She came at me like a Tasmanian Devil, hammer attack accused tells Crown Court
A Belfast woman currently standing trial for attacking another woman with a hammer has told a jury that she used the weapon in self-defence during a "frenzied attack" by a "crazy girl" who came at her "like a Tasmanian Devil".
Samantha Goldring - originally from Essex but now living at Tynan Drive in Newtownabbey - has admitted striking the other woman with the hammer, but claimed she only did so to stop an assault on her.
The 37-year old denies three offences including causing the other woman grievous bodily harm with intent and possessing an offensive weapon with intent.
The charges follow an incident in the Woodvale area of Belfast last April, when a local woman lost the sight in her left eye after she was hit in the face several times with a hammer.
The injured woman told the court she went to Goldring's then home at Enfield Drive at around 5pm on April 8 last year looking for her boyfriend. She said she asked Goldring if her partner was there but Goldring said no and closed the door.
The injured woman said she left, but returned to the same house around 10pm. She said that after smashing Goldring's window, Goldring "came flying out like a psycho" and struck her several times with a hammer.
As the trial entered its second day at Belfast Crown Court, Goldring gave her version of events.
Telling the jury that going out onto the street when her window was smashed was "the worst decision I ever made", Goldring repeated what she told police after her arrest - that she struck the other women with the hammer in self-defence to stop an attack on her.
Flatly denying she and the male at her home were romantically involved, Goldring said that on the day in question she finished work at 3pm, went home and had a shower. When the man called, they had a few drinks and lines of cocaine together.
Asked about the first incident at 5pm, Goldring told the jury she didn't know the woman at her door.
Saying she was alerted to "aggressive thumping" on her front door and window, Goldring said at this point the man "started to get fidgety and panicky".
She told the court: "He said, 'I'm going to go upstairs and hide. If it's someone for me, tell them I'm not here'.
"He told me it could be someone looking for money."
Goldring said when she opened the door, she saw a women she didn't know who asked for the man.
From the witness box, she told the jury: "I said, 'He isn't here, I'm sorry honey'.
"Then she turned psycho and was trying to get in to my house."
Goldring said the other woman tried to push the door open and gain entry, that "it was like a rhinoceros pushing the door", and that when the other woman left, her male friend said he didn't know the caller.
Questioned about the second incident later that evening, Goldring said the male left to get more cocaine, and that while he was away she noticed the skirting in her hallway was "slightly off".
Deciding to "pop it back in", Goldring said she got a hammer and was "just tapping it back in" when the man returned.
She said: "He rapped the door, then he squeezed past me in the hallway. I went back down to finish off what I was doing, then something smashed through the living room window.
"I noticed glass all over the settee and glass over my dog. I didn't know what it was. Human reaction is to open the door and have a look, but that was the worst decision I ever made."
Whilst the woman who lost an eye in the incident claimed Goldring came at her with a hammer, Goldring said it was she who was attacked first.
Goldring said she walked into the street, saw the same woman who had been at her door earlier and shouted down the street: "Did you just smash my f****** window? What's your problem? Why are you doing this to me?"

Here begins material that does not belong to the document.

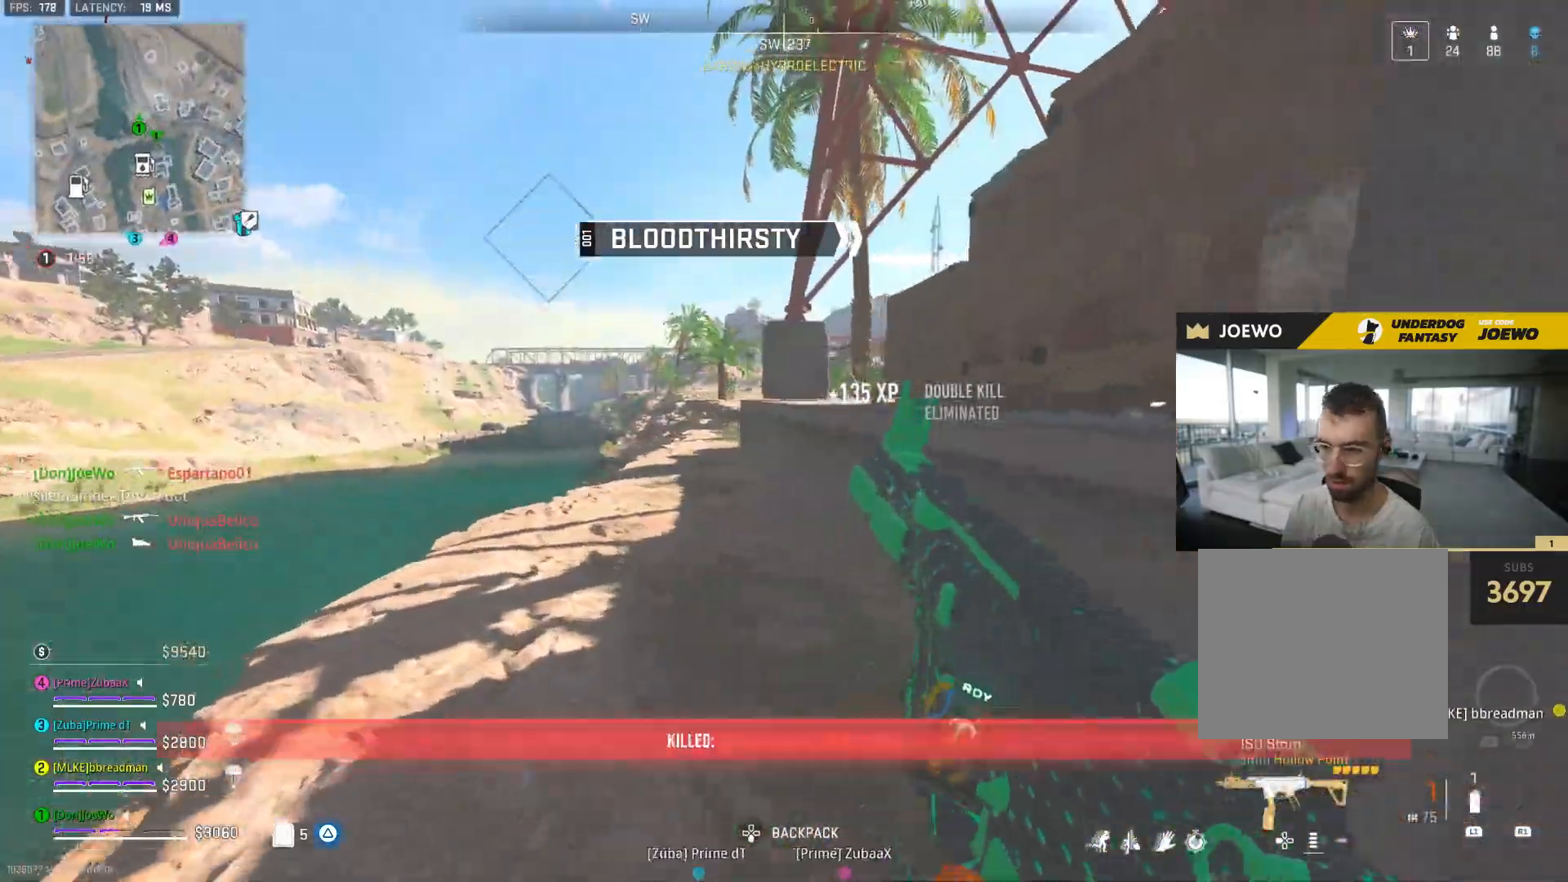
{"dt_ms": 500, "buttons": [], "left_stick": "up", "right_stick": "center", "events": [[17, "right_stick", "right"], [183, "left_stick", "up-right"], [250, "right_stick", "center"], [433, "left_stick", "up"]]}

She also claimed that as she walked towards her, the other woman came at her "like a Tasmanian Devil ... she wasn't normal."
Goldring claimed she was hit on the head with a white object, was punched around the head, was bitten on the hand and arm and was scrabbed on the face.
Telling the court she was subjected to a "frenzied attack", Goldring said: "She carried on beating me. My fingers ended up in her mouth and she bit down on them and she wouldn't let go. She was trying to bite my fingers off so I hit her with the hammer."
Goldring admitted striking several blows, and said the incident came to an end when the man came out of her house and split them apart. Goldring was arrested that night, and whilst in custody she was taken to hospital for medical treatment, which included a tetanus shot.
The jury heard that during police interviews, Goldring apologised, told police it was never her intention to harm anyone and said: "I wish I hadn't done that to her. I wish I could swap places with her. I'm sorry."